Through the mediation of a German doctor, she came to a Caritas institute in South Kerala / India, where she taught novices in religion, English and practical skills, and she helped in the local hospital. The poverty of the people in the remote villages was not hidden from her. She began developing aid programs and job creation measures. With growing restlessness, she realized that she mainly worked for the middle class here. She wasn't there yet. Fortunately, I met Bishop Patroni and Father Zucol from the Diocese of Calicut, who were urgently looking for sisters for extensive aid programs. Sister Petra accepted the tasks and the external circumstances. She fought for more time, but another time off was denied likewise the proposal to found a branch for the Ursulines, so that they decided to found their own community. By mutual agreement, she left her order. June 1, 1969 is considered to be the founding day of DINASEVANASABHA - servants of the poor. On a hill, the Snehaniketan - Place of Love - near the fishing village Pattuvam, Sister Petra began her work with eight young girls under the most difficult conditions with the aim of showing people how to help themselves. She was sure: "This is where my conscience has led me, this is where I will stay" Near the fishing village of Pattuvam, Sister Petra began her work with eight young girls under the most difficult of conditions with the aim of showing people how to help themselves. She was sure: "This is where my conscience has led me, this is where I will stay" Near the fishing village of Pattuvam, Sister Petra began her work with eight young girls under the most difficult of conditions with the aim of showing people how to help themselves. She was sure: "This is where my conscience has led me, this is where I will stay"3 . On June 5, 1976, Sister Petra and four other sisters died in a traffic accident.

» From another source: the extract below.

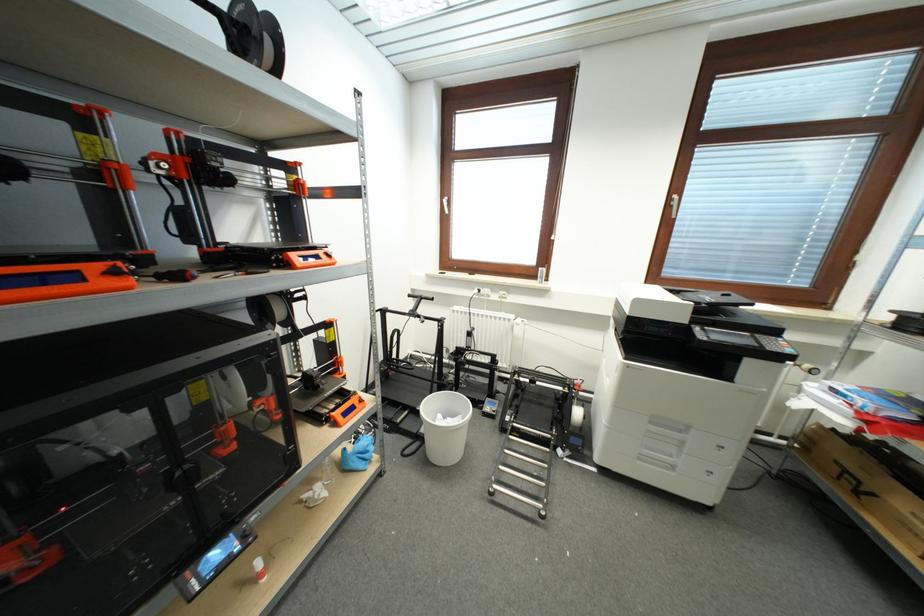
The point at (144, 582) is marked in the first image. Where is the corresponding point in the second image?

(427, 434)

The love and help of this courageous, charismatic woman has reached thousands of lepers, AIDS victims, the mentally and physically handicapped, the elderly, orphans, the outcasts and those without a chance over the past 40 years. In 2003 DINASEVANASABHA was recognized by the Vatican as an order of papal law and is now represented in almost all of India with over 80 branches, two of them in Dortmund and Oelde, and around 630 sisters.